§ **TASK STATEMENT**
Would you transcribe the entries below, beginning at the line with "supply hot cross buns to the expat" and ending after the line with "Prescriptions surged by 10% for tirz", exactly, with no picture and nothing more?

§ **INFORMATION GIVEN**
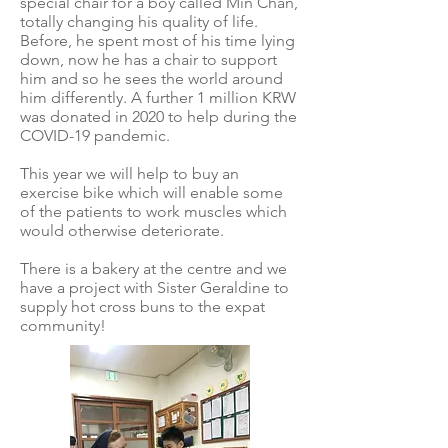
special chair for a boy called Min Chan,
totally changing his quality of life.
Before, he spent most of his time lying
down, now he has a chair to support
him and so he sees the world around
him differently. A further 1 million KRW
was donated in 2020 to help during the
COVID-19 pandemic.
This year we will help to buy an
exercise bike which will enable some
of the patients to work muscles which
would otherwise deteriorate.
There is a bakery at the centre and we
have a project with Sister Geraldine to
supply hot cross buns to the expat
community!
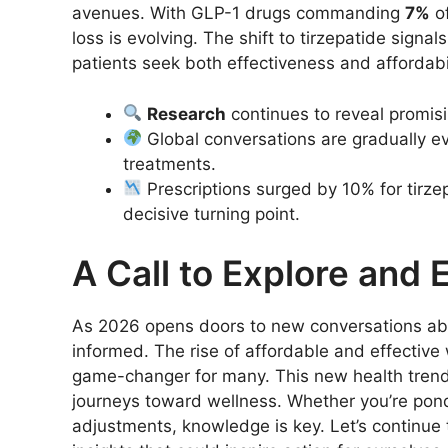
avenues. With GLP-1 drugs commanding
7%
of
loss is evolving. The shift to tirzepatide sign
patients seek both effectiveness and affordabil
Research
continues to reveal promis
Global conversations are gradually e
treatments.
Prescriptions surged by 10% for tirz
decisive turning point.
A Call to Explore and
As 2026 opens doors to new conversations ab
informed. The rise of affordable and effective 
game-changer for many. This new health trend 
journeys toward wellness. Whether you’re ponde
adjustments, knowledge is key. Let’s continue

§ **OUTPUT OF THE EXERCISE**
supply hot cross buns to the expat
community!
avenues. With GLP-1 drugs commanding
7%
of
loss is evolving. The shift to tirzepatide sign
patients seek both effectiveness and affordabil
Research
continues to reveal promis
Global conversations are gradually e
treatments.
Prescriptions surged by 10% for tirz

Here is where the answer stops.